Ed Balatti

No. 57, 50, 58
- Positions: Tight end, Cornerback

Personal information
- Born: April 8, 1924 Los Banos, California, U.S.
- Died: August 27, 1990 (aged 66) Novato, California, U.S.
- Listed height: 6 ft 1 in (1.85 m)
- Listed weight: 195 lb (88 kg)

Career information
- High school: Oakland Technical (CA)
- College: none

Career history
- San Francisco Packers (PCPFL) (1942); San Francisco Clippers (PCPFL) (1946); San Francisco 49ers (AAFC) (1946–1948); Buffalo Bills (AAFC) (1948); New York Yankees (AAFC) (1948); San Francisco Clippers (PCPFL) (1948);

Career statistics
- Games played: 38
- Receptions-yards: 12–113
- Extra point attempts: 3
- Extra points made: 3
- Interception touchdowns: 1
- Kick returns-yards: 1–16
- Punt returns-yards: 2–8
- Punt return touchdowns: 1
- Stats at Pro Football Reference

= Ed Balatti =

American football player (1924–1990)

Edward T. Balatti, also known as Attilio Balatti (April 8, 1924 – August 27, 1990) was an American football cornerback and tight end who played three seasons for the San Francisco 49ers, also spending time with the Buffalo Bills and New York Yankees. He also played for the San Francisco Packers and the San Francisco Clippers of the Pacific Coast Professional Football League.

Balatti played 14 games in 1946, 14 in 1947 and 10 in 1948. During his career, he had 12 receptions for 113 yards and 1 touchdown. He also had an interception returned for a touchdown and a blocked punt touchdown.

==Early life==
Balatti was born on April 8, 1924, in Los Banos, California. He went to high school at Oakland Technical (CA). He did not go to college.

==Football career==
===San Francisco Packers===

In 1942, at the age of 18, he played for the San Francisco Packers of the Pacific Coast Football League. He played only in 1942 before going to the United States Coast Guard.

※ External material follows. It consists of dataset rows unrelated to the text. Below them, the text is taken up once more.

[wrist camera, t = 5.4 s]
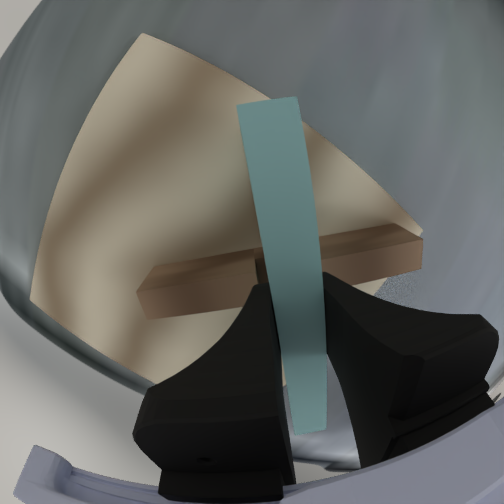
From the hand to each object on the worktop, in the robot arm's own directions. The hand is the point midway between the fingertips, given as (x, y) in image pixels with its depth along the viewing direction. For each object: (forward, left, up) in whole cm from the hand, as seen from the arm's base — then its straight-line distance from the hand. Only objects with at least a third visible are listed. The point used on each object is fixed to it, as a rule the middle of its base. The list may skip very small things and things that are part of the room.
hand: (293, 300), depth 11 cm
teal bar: (0, 0, -4) cm, 4 cm away
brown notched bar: (0, 0, -5) cm, 5 cm away
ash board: (+4, +3, -5) cm, 7 cm away
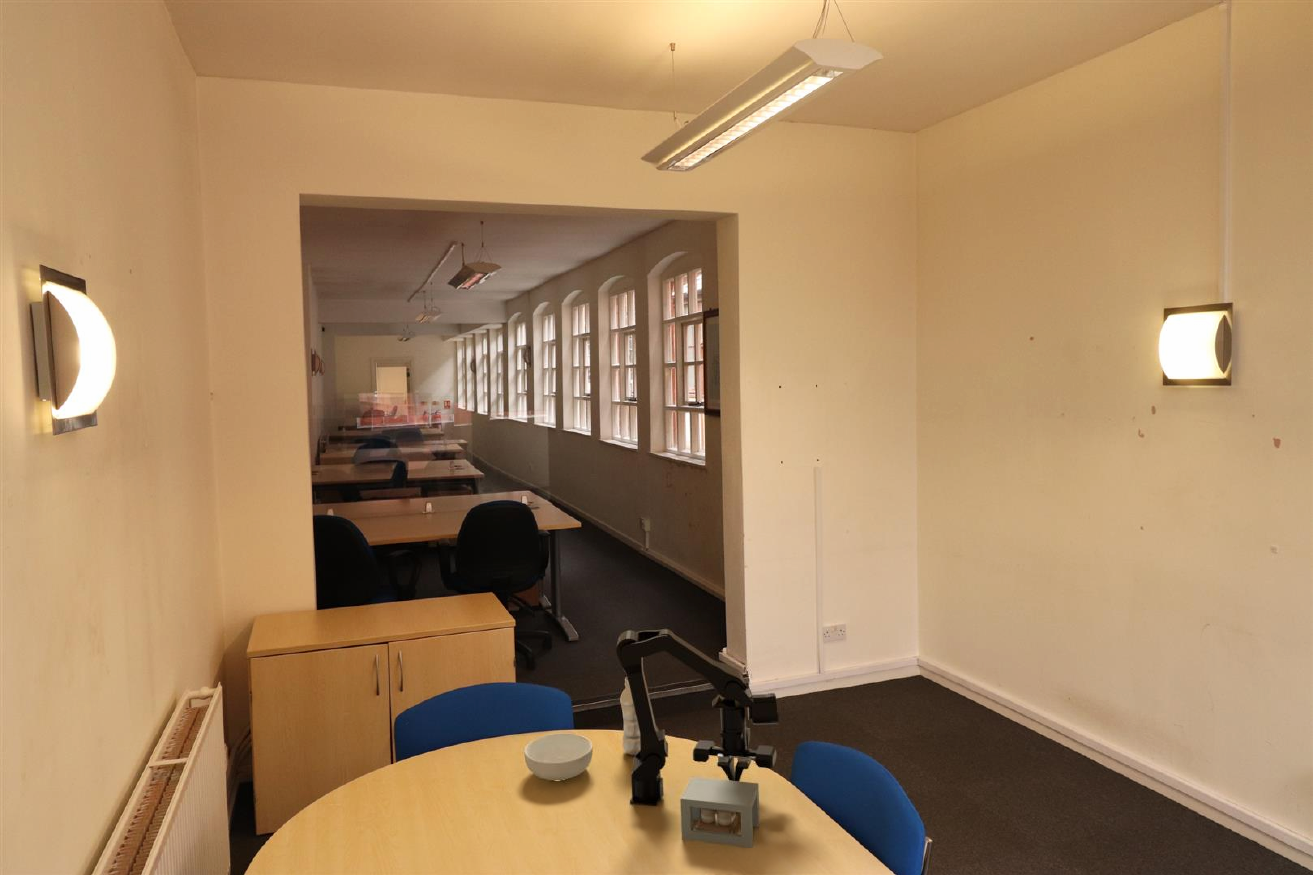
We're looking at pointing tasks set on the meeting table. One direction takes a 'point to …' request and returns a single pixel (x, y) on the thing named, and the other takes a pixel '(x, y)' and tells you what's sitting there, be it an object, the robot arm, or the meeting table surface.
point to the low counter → (720, 798)
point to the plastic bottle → (629, 722)
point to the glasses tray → (716, 827)
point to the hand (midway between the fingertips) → (735, 788)
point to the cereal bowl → (558, 755)
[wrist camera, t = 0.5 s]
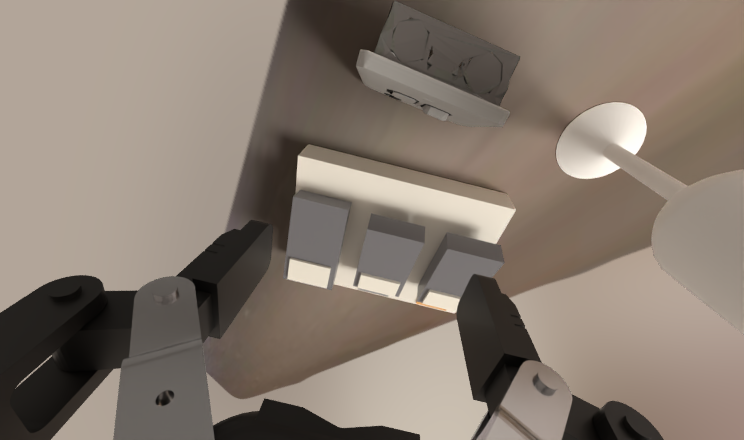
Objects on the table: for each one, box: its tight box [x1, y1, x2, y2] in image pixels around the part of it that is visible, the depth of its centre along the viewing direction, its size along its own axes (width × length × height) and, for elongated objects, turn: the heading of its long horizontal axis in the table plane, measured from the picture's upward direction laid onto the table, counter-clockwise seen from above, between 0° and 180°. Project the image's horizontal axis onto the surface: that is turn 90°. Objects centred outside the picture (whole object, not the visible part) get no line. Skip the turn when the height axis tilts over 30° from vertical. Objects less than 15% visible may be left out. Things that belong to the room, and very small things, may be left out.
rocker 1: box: [283, 190, 352, 290], centre depth 28 cm, size 9×5×2 cm, turn 168°
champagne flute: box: [556, 102, 744, 335], centre depth 15 cm, size 7×7×24 cm
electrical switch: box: [356, 1, 520, 127], centre depth 20 cm, size 9×5×9 cm, turn 70°
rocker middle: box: [353, 213, 425, 297], centre depth 28 cm, size 9×5×2 cm, turn 168°
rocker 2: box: [417, 232, 504, 312], centre depth 28 cm, size 9×5×2 cm, turn 169°
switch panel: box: [295, 144, 516, 313], centre depth 31 cm, size 15×20×4 cm
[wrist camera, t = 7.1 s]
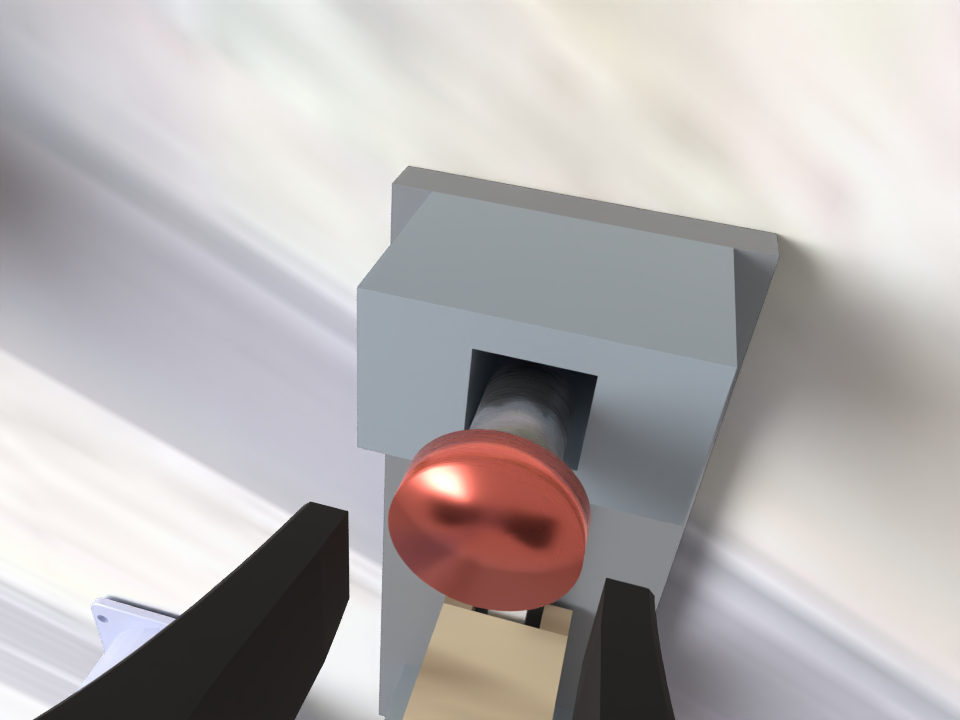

===San Francisco Clippers===

He played for the San Francisco Clippers in 1946. The Clippers replaced the San Francisco Packers in 1945. Shortly after playing for the Clippers, he went to the San Francisco 49ers of the newly formed AAFC.

===San Francisco 49ers===

Balatti played for the San Francisco 49ers of the AAFC from 1946 to 1949. In week 13 of the 1946 season, he had an interception return touchdown against the Chicago Rockets. In the 1946 season he played in 14 games. Balatti also had four receptions for 15 yards and two Extra Points made. During week four of the 1947 season, he had a 30-yard receiving touchdown from Frankie Albert. In week 13, he had a 4-yard blocked punt return touchdown against the Chicago Rockets. The 49ers would go on to win the game 41 to 16. During the 1947 season, he had 8 receptions for 98 yards and a touchdown. He also had one made extra point. He played only one game for the 49ers in 1948 before going to the Buffalo Bills.

===Buffalo Bills===

Balatti played seven games for the Buffalo Bills and started one. After the seven games he went to the New York Yankees.

===New York Yankees===

Ed played two games for the New York Yankees. The Yankees were his third AAFC team of the season. He had no statistics with the Yankees.

===San Francisco Clippers (second stint)===

Ed then played shortly for the San Francisco Clippers. That was his fourth team of the season. He did not play for any other teams after the 1948 season.

==Later life==
He was later a used-car dealer. He was arrested in 1986 for fencing. He died on August 27, 1990, at the age of 66.